Last week was unusual. On Tuesday I started to write but the backlog of ideas didn't click for me. I just didn't want to write about them. In fact, I didn't want to write about anything. For the first time in a very long time, I felt uninspired to write. I wasn't entirely sure why. Maybe I outdid myself. My post on Leadership and Values is hard to beat. I don't mean in terms of traffic and readers, but the personal attachment and love of the story crafted. Through last week I looked inward so I may identify the benefit I get from writing and also look at how I go from an idea to a post. It helped reestablish my motivation and the baseline, and encouraged me to keep on writing.
My current technique is pretty simple. I start with an idea on Tuesday and go no further than a good outline. That simmers until the next day where I review the outline and begin writing "stubs". Each outline transforms into a sentence that explains what I want to say, and another sentence that explains why it's important. Each morning after that I review, add and edit until I finally have a good understanding of what I'm trying to say. Usually this takes until Thursday or Friday. I realized that to understand myself and my "own" ideas, I need a minimum of 3 days.

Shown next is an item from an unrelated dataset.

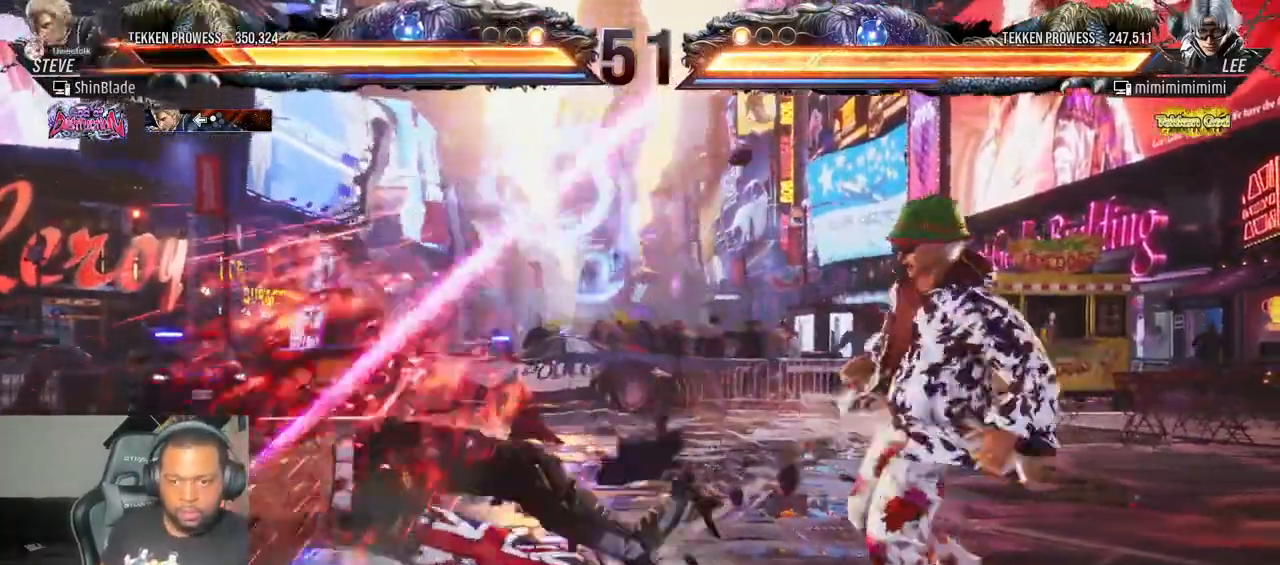
{"dt_ms": 1000, "buttons": ["CROSS", "CIRCLE", "DPAD_DOWN", "DPAD_LEFT"], "left_stick": "center", "right_stick": "center"}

I use this structure purely for the benefits it gives me in understanding an idea and how to present an idea. Whether it creates a better post is a secondary consequence and not an achievement. Working through the week and reviewing, re-reading, and editing helps clarify my ideas. It also teases out the hidden, passive ideas that sit in the back of my mind. Sometimes it also helps me understand that the idea isn't any good.
The final step is purely about presentation and sharing the idea. Through the weekend I read the post aloud as if I were presenting in front of a crowd. This puts the focus on what matters: the idea. I must clarify and simplify it as much as possible. Reading aloud gives an opportunity to recognize and remove superfluous words and awkward pauses. It also helps focus on the story being crafted.
The best companion to an idea is a true, genuine, and relevant story. This is, and always has been a challenge for me. If I cannot construct a story is the idea bad or am I still too unskilled? I always wonder whether am I capable of being a steward of great ideas.
As I try to find my voice, my way and my unique ability I've found that writing is my primary tool for discovery. Oddly, English and Literature were always my least favorite subjects. I never attended any further courses, and spent energy to avoid them. Now that I've read Strunk & White a few times, I feel I'm an even worse writer than before. The penalty of learning is the awareness of ineptitude. I may be more aware of my short-comings but now able to overcome them, if necessary. This has led me to wonder whether I need to be a good writer at all.
While writing may be the tool I use, I realized I don't need to be a good writer to succeed. I want to be a good story teller. I write not to find my voice. I write so that my voice may find me, and help me explore ideas and thoughts, original or not. My voice has always been there, stifled because I never deliberately practiced.